Shawn Gold, Cannabis and Creativity Expert by Max S. Gerber

“When [cannabis] became legal, I was just fascinated by it, and I started advising a good friend of mine from the tech world who was working at Lowell Herb Co,” Gold says. It was through this connection that he ended up diving deeper into the cannabis world, meeting the CEO of MedMen and later the CEO of Charlotte’s Web and advising both of them as well. In 2018, he became the CMO of Lowell Herb Co, one of the best-selling cannabis brands in the United States and producer of California’s best-selling pre-rolls.

His work and success in the cannabis industry is a testament to the purpose of the journal. “Out-of- the-box thinking is 100% required every day in the cannabis industry because of the restrictions,” Gold says. “A lot of people think of creativity as this no-holds-barred, fully free thing, but I think creativity is really something that transpires much more readily with restrictions.” Those restrictions are exactly what a prompt can assist with, which is how the journal guides users through using it. In our everyday life and with real, survival-level restrictions, it’s easy to get overwhelmed when sitting down and trying to “be creative.” But imagining the world through a different lens—say, while high and filling out some funny exercises—can alleviate pressure and make it a lot easier to weave in and out of ideas and get in touch with what makes creativity fun and useful.

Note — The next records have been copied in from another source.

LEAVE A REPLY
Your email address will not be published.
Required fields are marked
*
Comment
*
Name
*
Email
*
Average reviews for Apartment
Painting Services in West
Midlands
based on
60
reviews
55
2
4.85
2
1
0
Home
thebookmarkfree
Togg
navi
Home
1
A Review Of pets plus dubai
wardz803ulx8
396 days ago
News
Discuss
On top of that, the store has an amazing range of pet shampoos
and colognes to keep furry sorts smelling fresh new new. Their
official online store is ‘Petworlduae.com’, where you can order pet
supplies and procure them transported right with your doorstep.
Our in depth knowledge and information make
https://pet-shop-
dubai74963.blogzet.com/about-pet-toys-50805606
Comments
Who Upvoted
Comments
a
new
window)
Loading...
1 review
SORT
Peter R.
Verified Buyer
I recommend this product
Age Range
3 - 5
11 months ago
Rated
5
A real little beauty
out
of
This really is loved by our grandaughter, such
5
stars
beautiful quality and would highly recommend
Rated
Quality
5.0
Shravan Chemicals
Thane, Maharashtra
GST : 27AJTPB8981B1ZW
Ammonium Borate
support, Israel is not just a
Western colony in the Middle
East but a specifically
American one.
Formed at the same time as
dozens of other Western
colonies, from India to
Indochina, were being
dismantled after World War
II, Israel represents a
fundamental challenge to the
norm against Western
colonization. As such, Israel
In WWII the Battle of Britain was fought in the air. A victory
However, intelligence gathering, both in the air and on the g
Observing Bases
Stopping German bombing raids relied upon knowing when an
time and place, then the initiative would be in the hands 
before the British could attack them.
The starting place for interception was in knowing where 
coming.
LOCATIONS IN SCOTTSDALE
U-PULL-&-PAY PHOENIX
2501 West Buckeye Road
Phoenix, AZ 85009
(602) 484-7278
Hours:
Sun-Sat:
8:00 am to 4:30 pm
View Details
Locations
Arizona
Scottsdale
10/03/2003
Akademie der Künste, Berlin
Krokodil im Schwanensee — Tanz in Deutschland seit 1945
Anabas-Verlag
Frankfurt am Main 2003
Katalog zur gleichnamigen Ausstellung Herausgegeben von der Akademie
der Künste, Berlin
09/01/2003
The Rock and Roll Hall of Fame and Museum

One of Gold’s numerous passions is quotations. “Growing up, I read quote books. I read every quote book possible. I read the Oxford Dictionary of Quotations cover to cover with a highlighter, basically highlighting my favorite bits and then literally creating quote books.” He lists two quotations as his favorite, and they go in tandem: “Where there is an open mind, there is always a frontier,” and “Only the insane take themselves seriously.” A self- proclaimed serious, one-track-minded Shawn Gold would never have made it this far, and that version of Shawn Gold also wouldn’t be very creative.

If we’re going to use cannabis to get more creative, maybe we should take ourselves a little less seriously and imagine that there’s always something out there to explore. Creativity isn’t limited to being a painter in a studio or a poet in a field. Maybe it can be you and your friends maniacally laughing about misspelling the word “marijuana” like at the end of “America’s Most Blunted.”